Der Tag, an dem Uwe Mundlos und Uwe Böhnhardt starben, liegt schon anderthalb Jahre zurück. In einem Wohnmobil nahmen sie sich das Leben. So endete am 4. November 2011 nach einem Banküberfall in Eisenach die Verbrechensserie des 'Nationalsozialistischen Untergrunds' (NSU), dem die Ankläger zehn Morde, zwei Sprengstoffanschläge und 15 Raubüberfälle zurechnen. Nach dem Tod ihrer Freunde fuhr Beate Zschäpe vier Tage mit der Bahn durch die Republik, bis sie sich am 8. November 2011 stellte. Sie sitzt seitdem in Untersuchungshaft. An diesem Montag beginnt nun in München endlich der Prozess gegen Zschäpe und vier mutmaßliche Unterstützer des NSU. Es dürfte einer der größten Terrorprozesse in der deutschen Geschichte werden.



Das OLG München.

Was wird zu Beginn des Prozesses geschehen?
Der Vorsitzende Richter muss zunächst die Anwesenheit der Prozessbeteiligten feststellen.
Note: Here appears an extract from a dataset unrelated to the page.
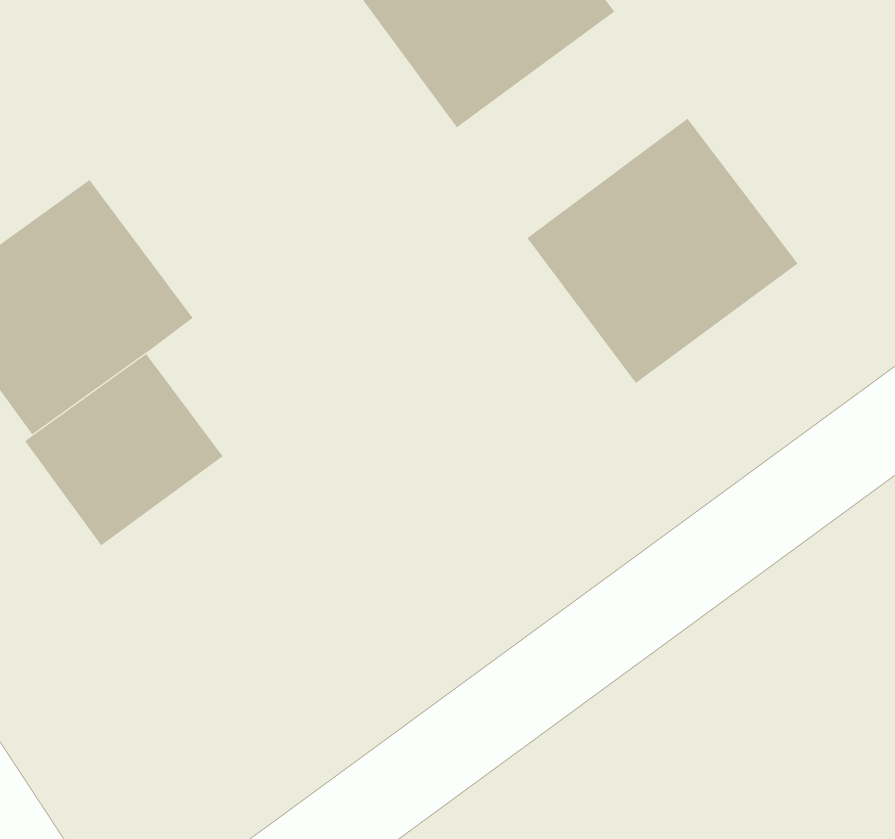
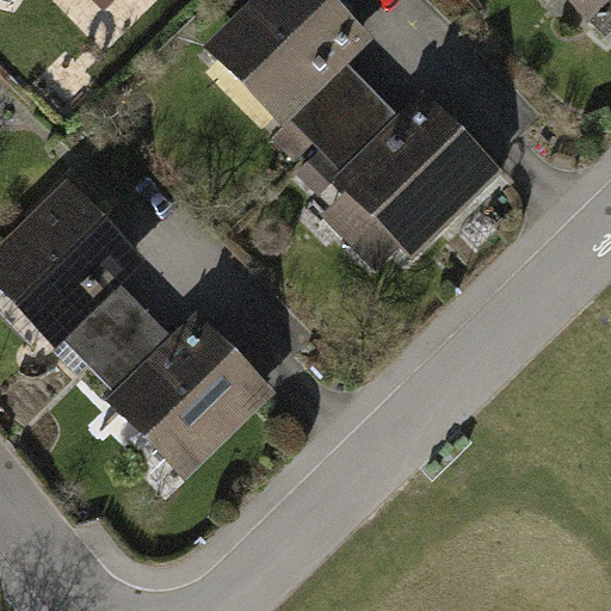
building: none -> [278,61,400,181]
building: none -> [110,314,272,477]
Das kann einige Zeit in Anspruch nehmen. Es gibt fünf Angeklagte mit insgesamt einem Dutzend Verteidigern. Dazu kommen aus den Reihen der Opfer und ihrer Angehörigen etwa 80 Nebenkläger, die eigene Anwälte mitbringen. Voraussichtlich werden nicht alle an jedem Verhandlungstag im Gerichtssaal sein.

Wie bei jedem Strafprozess muss am Anfang der Staatsanwalt, in diesem Fall ein Bundesanwalt, den Anklagesatz verlesen, also eine Zusammenfassung der Vorwürfe gegen die Angeklagten. Das sind allein 35 Seiten. Anschließend können sich die Angeklagten dazu äußern - oder schweigen. Es ist möglich, dass es zu diesem spannenden Moment am ersten Verhandlungstag noch gar nicht kommt. Erwartet wird 'ein Antragsgewitter', wie es der Anwalt Sebastian Scharmer am Sonntag ausdrückte. Beispielsweise könnten Verteidiger und Nebenkläger die Enge im Gerichtssaal thematisieren. Möglicherweise wird - nach dem Ärger bei der Zulassung von Medienvertretern und einem Streit über Sicherheitskontrollen für Anwälte - dem Richter sogar Befangenheit unterstellt. Als nächste Verhandlungstage sind Dienstag und Mittwoch festgesetzt.

Was wird Beate Zschäpe vorgeworfen, welche Strafe ist möglich?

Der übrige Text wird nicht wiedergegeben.